**RECORDS SUPPLIED:**

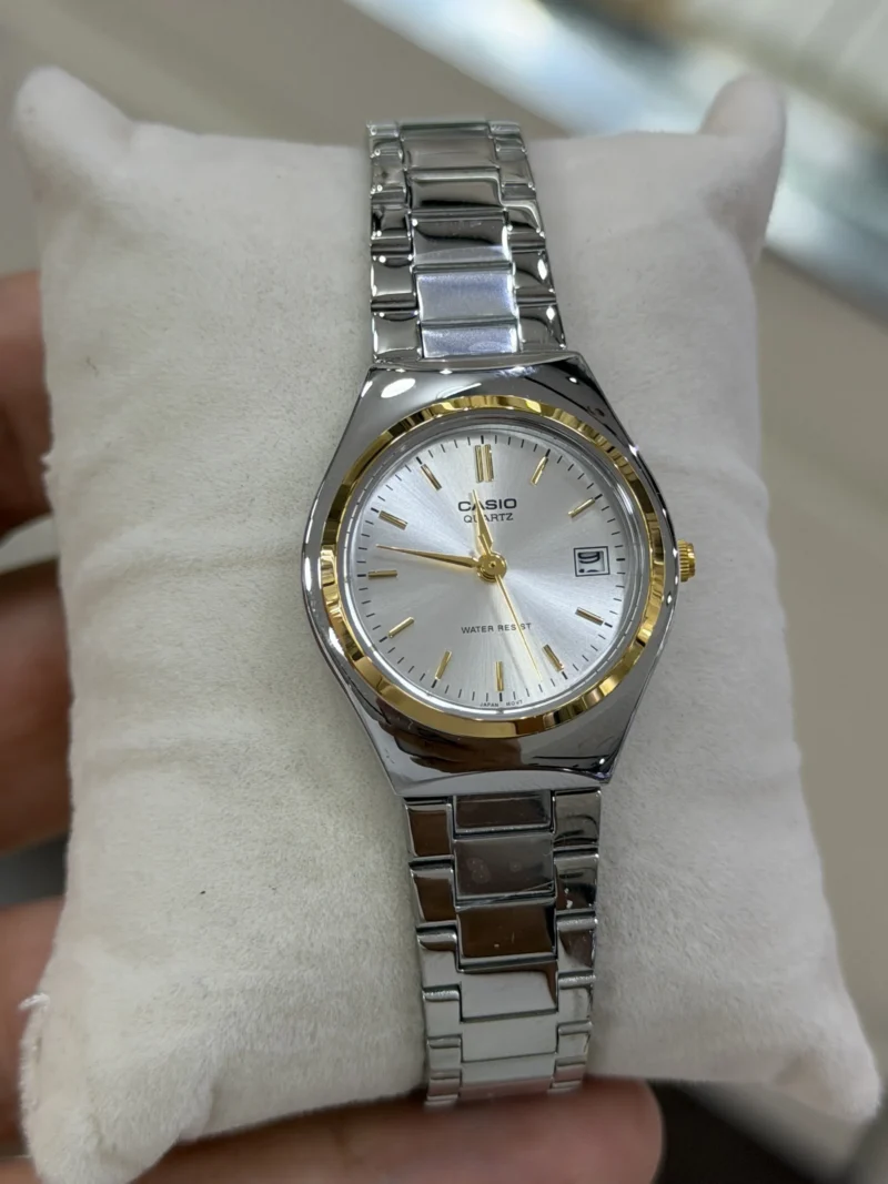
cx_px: 444
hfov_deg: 30.3
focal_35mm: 48
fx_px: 1642
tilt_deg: -63.8
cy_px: 592
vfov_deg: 39.7
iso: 80
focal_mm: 6.76
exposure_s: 1/652
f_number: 1.78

**WHAT YOU ARE ASKED TO DO:** Without the pictures, print the whole listing exactly as given.

**COMPLETED TASK:**
cx_px: 444
hfov_deg: 30.3
focal_35mm: 48
fx_px: 1642
tilt_deg: -63.8
cy_px: 592
vfov_deg: 39.7
iso: 80
focal_mm: 6.76
exposure_s: 1/652
f_number: 1.78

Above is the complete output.